The director of the Council on Wage and Price Stability warned yesterday that if major unions keep settling for large wage increases, the administration may have to rethink its voluntary anti-inflation program.

Barry Bosworth, in an interview following congressional testimony, said that the railway workers pact now in the final stages of negotiations will contain a very large wage settlement. "That will cause us some public problems," Bosworth said, but will not hurt the voluntary program.

He said rail negotiations have been going on since December and the administration only recently became involved.

But if the nation's postal workers should reach a large wage settlement in their current contract negotiations - they are demanding a 14 percent increase - then "we'll have to seriously rethink" the labor side of the program, Bosworth said.

The administration has disavowed any interest in wage and price controls, but could change its current program that asks business and labor to voluntarily hold wage and price increases below the average of the last two years.

One of the options open to the administration is a numerical guideline for wage or price increases.

Bosworth, testifying before the House Budget Committee, said that while many businesses have announced they would cooperate with the president's program, support from labor has been "zero."

He repeated earlier warnings that the program would not work unless the major unions that have been receiving 10 per cent a year or more in wage increases in recent years reduced the size of their settlements to 7 percent.
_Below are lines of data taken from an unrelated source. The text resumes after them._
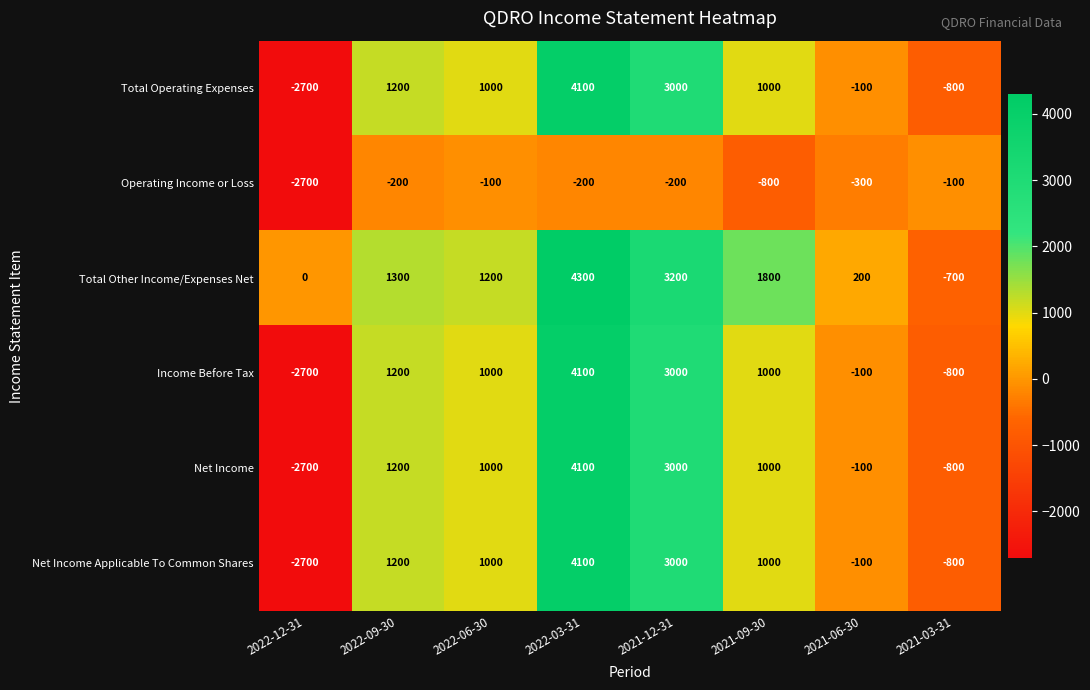

At which category is the sum across all series the highest?

2022-03-31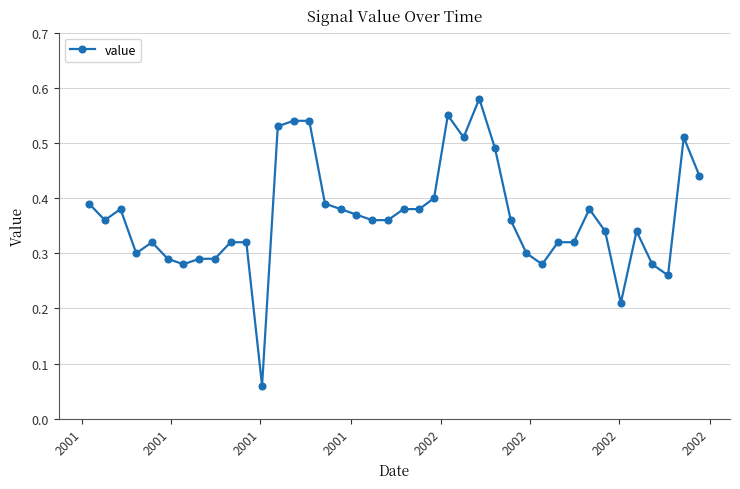

True or false: there are more than 2 points higher than both neighbors.

True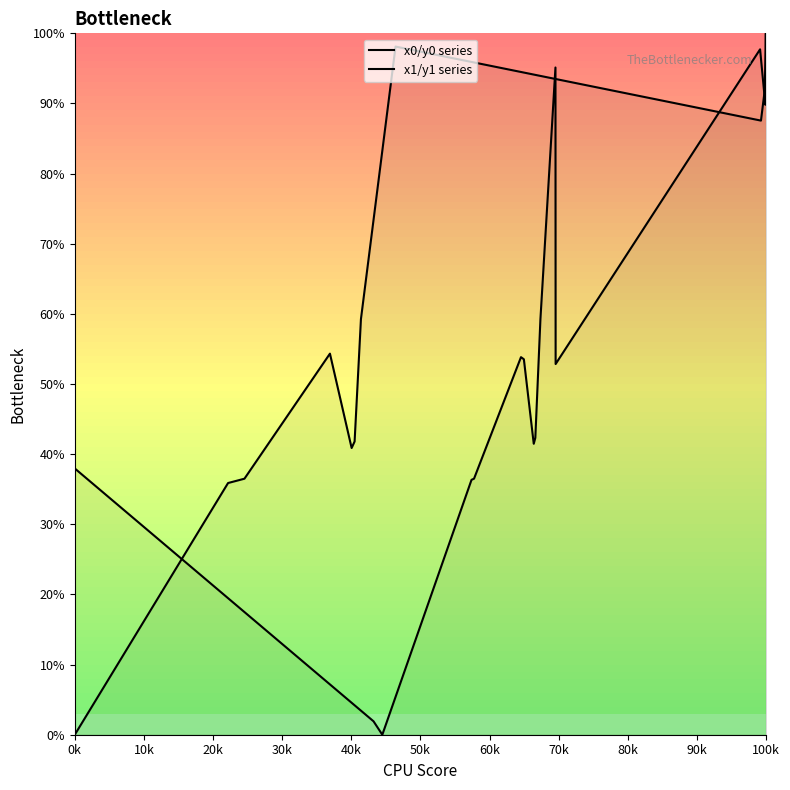

List the series in order of their peak value, lowest first.

x0/y0 series, x1/y1 series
He said this was the average for most other workers.

Bosworth said he understood the reluctance of labor leaders to support the voluntary program to "decelerate" wage and price increases. He told the budget committee that it is easier for a businessman to make a price commitment than it is for labor to make a wage commitment.

"If inflation fails to moderate, businessmen can simply pull out any time and raise prices. But labor contracts are in effect for two or three years," he said.

But he said there are equitable methods - either cost-of-living escalators or shorter contracts - labor can protect itself should inflation continue to accelerate.

Bosworth also told the budget committee that as the year wears on the wage-price council will begin to monitor companies to insure that they are in compliance with their pledge to hold price increases below the average of the last two years.

Because the administration is asking for a full-year goal, "we have not had a basis on which to comment with respect to many pricing actions in the first half of the year," he said.

Among the major industries that have pledged support for the president's program are autos, steel and home building. Bosworth said it remains to be seen whether these verbal commitments will be kept.

Bosworth warned, in his testimony, that unless the government, business and labor begin to decelerate price and wage increases, "the consequences seem quite apparent. The Federal Reserve will refuse to continue to finance the economic expansion. We will find ourselves once again in a recession - and with very little likelihood that it will significantly ease the pains of inflation."

Earlier, Congressional Budget Office Director Alice Rivlin said economic policy makers face a dilemma.

"Inflation is accelerating just at the moment that the economic recovery is showing signs of running out of steam," she said. Nearly every action Congress could take to insure continued economic growth could exacerbate the inflation problem, while "the standard remedies for inflation may weaken economic growth - and, perhaps, trigger a new recession."

The Congressional Budget Office forecast for inflation and growth for the rest of 1978 and 1979 is substantially the same as the administration's revised projections released last week. The CBO expects the economy to grow between 2.7 percent and 4.2 percent in 1979, while the administration anticipates 4.3 percent growth.

The administration expects consumer prices to climb 6.5 percent next year and 7.2 percent this year, about in the middle of the ranges forecast by CBO.

Rivlin said one danger to the economy would come if both the Federal Reserve and Congress move to fight inflation at the same time. "Such an overreaction appears to be possible at this point."

Rivlin said if "monetary and fiscal policies are both used to reduce inflationary pressures, the changes for a recession are great."